Use sterile water for balloon inflation per manufacturer-suggested guidelines. Typically a 5 cc balloon is inflated with 10 cc water to allow symmetrical filling of the catheter balloon (this allows better drainage of the bladder). Do not use saline which can crystallize and make it difficult to remove. Do not use air which can allow it to "float" in the bladder and result in inadequate drainage. Remember, silicone catheters may lose fluid in the balloon over time due to permeability; therefore, assessing balloon volume is recommended every 2 weeks and as clinically indicated. Add sterile water as needed.
Secure the catheter to either the patient's thigh or the abdomen. This helps to decrease the risk of bleeding, trauma, meatal necrosis, and bladder spasms from pressure and traction.

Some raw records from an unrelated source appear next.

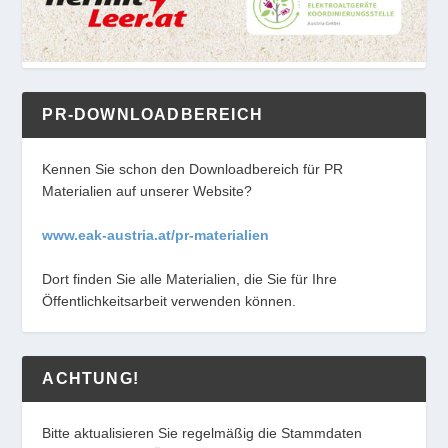
PR-DOWNLOADBEREICH
Kennen Sie schon den Downloadbereich für PR
Materialien auf unserer Website?
www.eak-austria.at/pr-materialien
Dort finden Sie alle Materialien, die Sie für Ihre
Öffentlichkeitsarbeit verwenden können.
ACHTUNG!
Bitte aktualisieren Sie regelmäßig die Stammdaten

No evidence supports the common practice of advising patients to take supplemental vitamin C, cranberry pills, or consuming cranberry juice. The need for adequate hydration with resultant adequate urinary output helps to decrease the encrustations of the catheters, stone development, and catheter-associated UTIs.
The routine collection of urine cultures is not recommended. If the patient has a catheter-associated UTI, the old catheter should be removed and the specimen should be collected using sterile technique when the new catheter is placed.
Bacterial colonization of the urethra and the bladder is inevitable. This will result in expected "urine dip" reactivity for nitrite and possibly leukocyte reactivity. Treatment of a "UTI" is not indicated based on the "urine dip-stick" reactivity. Some studies state that unless there are > 10 WBCs/HPF or the patient is having clinical symptoms of a catheter-associated UTI, they should not be treated.
Routine irrigation of long-term catheters is not indicated.